In our gospel lesson, some legalists put Jesus to the test by asking him about divorce. According to Jesus, God’s vision for humanity is a world in which there is no divorce, a world in which community and relationship are the norm. However, Jesus’ answer contained a surprise, because—he explained—God had given the Law allowing divorce only because of man’s hardness of heart, our lack of mercy. Jesus insists that God’s will for us is to not get divorced.

Curiously, in our own day we have largely ignored Jesus’ teaching about divorce, even as we have turned this teaching into a law against same-sex marriage. We’ve even used this teaching against single people, as if Jesus had directed that we all be married. We humans, we Christians, are very creative in our avoidance of God’s desire for our lives. God wishes for us to be in right-relationship with others, with all others, especially with the one, our spouse, who completes us and makes us whole.

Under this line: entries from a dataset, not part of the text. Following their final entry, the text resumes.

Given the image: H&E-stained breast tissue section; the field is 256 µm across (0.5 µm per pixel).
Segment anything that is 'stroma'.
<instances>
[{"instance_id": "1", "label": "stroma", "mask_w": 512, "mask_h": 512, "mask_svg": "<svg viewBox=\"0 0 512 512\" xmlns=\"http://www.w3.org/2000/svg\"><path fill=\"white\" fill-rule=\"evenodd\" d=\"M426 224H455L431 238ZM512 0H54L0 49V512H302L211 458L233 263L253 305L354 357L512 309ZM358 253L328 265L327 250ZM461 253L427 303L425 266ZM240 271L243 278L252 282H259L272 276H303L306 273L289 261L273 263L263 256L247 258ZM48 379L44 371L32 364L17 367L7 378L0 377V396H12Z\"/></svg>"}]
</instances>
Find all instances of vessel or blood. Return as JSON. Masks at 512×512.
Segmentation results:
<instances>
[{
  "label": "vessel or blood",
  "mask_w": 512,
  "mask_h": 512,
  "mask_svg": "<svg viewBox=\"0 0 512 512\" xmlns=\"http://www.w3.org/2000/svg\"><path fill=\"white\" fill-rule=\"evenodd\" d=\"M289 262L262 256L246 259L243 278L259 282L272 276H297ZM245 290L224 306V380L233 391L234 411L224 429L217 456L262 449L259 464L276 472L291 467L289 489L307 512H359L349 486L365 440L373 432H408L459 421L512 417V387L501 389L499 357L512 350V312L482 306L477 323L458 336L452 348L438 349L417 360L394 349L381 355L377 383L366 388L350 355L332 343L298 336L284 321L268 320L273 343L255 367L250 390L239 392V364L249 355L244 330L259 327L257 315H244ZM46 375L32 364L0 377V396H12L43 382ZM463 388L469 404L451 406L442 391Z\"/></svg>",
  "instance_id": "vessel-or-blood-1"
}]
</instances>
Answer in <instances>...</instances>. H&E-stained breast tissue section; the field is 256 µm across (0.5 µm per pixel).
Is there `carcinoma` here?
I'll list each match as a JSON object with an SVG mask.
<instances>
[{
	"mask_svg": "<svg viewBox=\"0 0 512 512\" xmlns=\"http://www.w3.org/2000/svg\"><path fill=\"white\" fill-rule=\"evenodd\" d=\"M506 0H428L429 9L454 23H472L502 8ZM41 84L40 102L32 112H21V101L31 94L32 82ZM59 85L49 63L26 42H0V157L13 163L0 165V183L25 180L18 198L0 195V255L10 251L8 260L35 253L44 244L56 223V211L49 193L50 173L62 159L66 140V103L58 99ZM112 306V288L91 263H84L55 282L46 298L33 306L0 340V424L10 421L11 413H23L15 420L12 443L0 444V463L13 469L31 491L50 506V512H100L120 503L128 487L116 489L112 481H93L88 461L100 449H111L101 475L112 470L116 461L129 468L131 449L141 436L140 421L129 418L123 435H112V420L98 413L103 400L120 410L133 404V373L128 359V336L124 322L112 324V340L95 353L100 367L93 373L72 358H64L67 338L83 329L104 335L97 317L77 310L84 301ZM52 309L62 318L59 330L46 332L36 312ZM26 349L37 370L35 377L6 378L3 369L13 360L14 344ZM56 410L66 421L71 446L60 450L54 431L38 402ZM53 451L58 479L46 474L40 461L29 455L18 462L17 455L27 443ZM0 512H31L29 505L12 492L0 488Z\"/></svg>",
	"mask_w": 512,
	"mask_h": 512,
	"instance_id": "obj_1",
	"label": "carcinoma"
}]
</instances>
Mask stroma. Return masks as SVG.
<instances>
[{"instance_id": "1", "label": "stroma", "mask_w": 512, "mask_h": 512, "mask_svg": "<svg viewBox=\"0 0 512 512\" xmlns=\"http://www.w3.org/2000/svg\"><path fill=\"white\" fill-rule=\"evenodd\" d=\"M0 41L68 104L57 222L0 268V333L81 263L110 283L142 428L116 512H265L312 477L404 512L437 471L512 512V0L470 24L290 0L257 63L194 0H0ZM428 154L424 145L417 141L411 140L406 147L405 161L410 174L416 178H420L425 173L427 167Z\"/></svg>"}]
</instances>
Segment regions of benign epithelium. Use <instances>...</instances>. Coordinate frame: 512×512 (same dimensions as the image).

But we humans make laws.

What this part of today’s gospel lesson shows us, though, is that some things that we think of as God’s laws are not what God considers ideal. Rather, God bases his laws for us, in part on what he thinks we can handle. This is what John Calvin called God’s “accommodation” of the ways in which we cannot, in our fallen world, live up to God’s ideals.

This is the tragedy of humankind. We want God’s power, and we want God’s place in creation, but we do not have God’s mercy. But we need mercy to be in relationship, the ability to make allowances for the other to remain in relationship. God has made accommodations for our lack of mercy, made allowances for our hardness of heart. If we are made in the image of God, if we want to be like God, we should pray for God to “Pour upon us the abundance of your mercy,” as we prayed in our Collect today.

“But wait a minute,” you might say, “you’ve left out Jesus blessing the children. How do Jesus and the children fit into this new vision of reality, this vision of community?” In Jesus day, children were considered to be a little lower than the animals. And when people brought their little children to Jesus, he blessed them—he gave the children a preemptive healing; that’s what a blessing is, a preemptive healing—Jesus gave the children a blessing as a sign that they, too, belong in this community that God envisions for us.

Today, we include children as full members of our community; who WE leave out often are the animals that God has placed in our lives. Today we will bless you and whatever animals you have either brought or who you name. In this way we affirm that we are to be at-one with all of God’s creation, not as Lord and Master, but all with the same status—created by God—to be in relation with God and with each other. This is the blessing of creation, the blessing of relationship.